All one has to do is to look at the pictures of the cockpits, with special attention to the engine and prop controls, as well as to the engine instrument gauges to gain a new perspective. The fixed shaft Garrett engines that power the 690 have four engine gauges per engine. While the Pratt & Whitney PT-6 which powers the King Air has six gauges per engine. That’s a lot to pay attention to. The main time the pilot must watch these gauges is at start-up so as not to exceed a critical engine temperature. Failure to do this might result in a Hot Start, with resultant engine damage if the engine is not immediately shut down. Anyway, this is just to make us aware that the turboprop engine requires more out of the pilot as compared to the conventional piston powered type engine.

The planes themselves are heavier than their piston counterparts such as the C-310, Pa-31 or B-58 by several thousand pounds. Critical stall speeds are higher. For example the stall speed with full flaps and gear (dirty) is 75 kn, while in a Pa-31 Navajo, a plane I used to fly (and love), stall speed dirty is 65 Kn. Big difference, especially for the non-professional. OK, now maybe you see where I am heading with this.
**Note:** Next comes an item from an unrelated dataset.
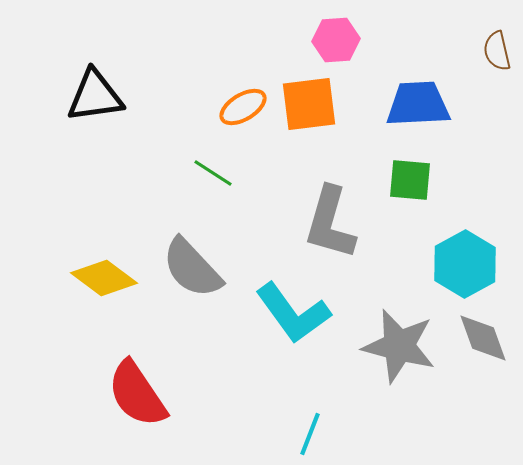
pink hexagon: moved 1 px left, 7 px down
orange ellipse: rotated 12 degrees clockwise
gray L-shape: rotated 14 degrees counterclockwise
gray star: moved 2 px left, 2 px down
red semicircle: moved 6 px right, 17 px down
In order to feel competent when flying any of the planes I used fly, whether Pa-31 or a Bonanza, I needed to fly a lot, frequently as often as once a week or more. To think that I could comfortably handle the complexities of a twin turboprop, as a non-professional on a casual basis is just out of the question.

So, in my opinion, the pilots of the recently crashed Aero Commanders  had a lot to contend with.    Maybe when everything is just fine, both engines purring along, weather not too bad, field in sight and cleared to land, all is OK. But as in New Haven, things can get a bit dicey, quickly. Weather getting bad, a sudden runway change and too much to deal with in a demanding plane can be overwhelming. The other crash occurred during recurrent training at 12 to 15 thousand feet. It isn’t that hard to enter a single engine stall when the nose of a heavy plane is pulled up a bit too far with one engine idled. But it is almost impossible to escape a flat spin when one is accidentally entered. These usually end with a fatal crash. That is one scenario I suspect happened as discussed in my article of July 5, 2013 in Operationsafeflight.blogspot.com.  

In summary. The twin turboprop is considerably more difficult to fly than the smaller conventionally powered twins. That means piloting a turboprop requires considerably more skill and training than some may believe. The statistics are a bit scary as are the recent number of crashes.  Future turbo pilots beware and prepare.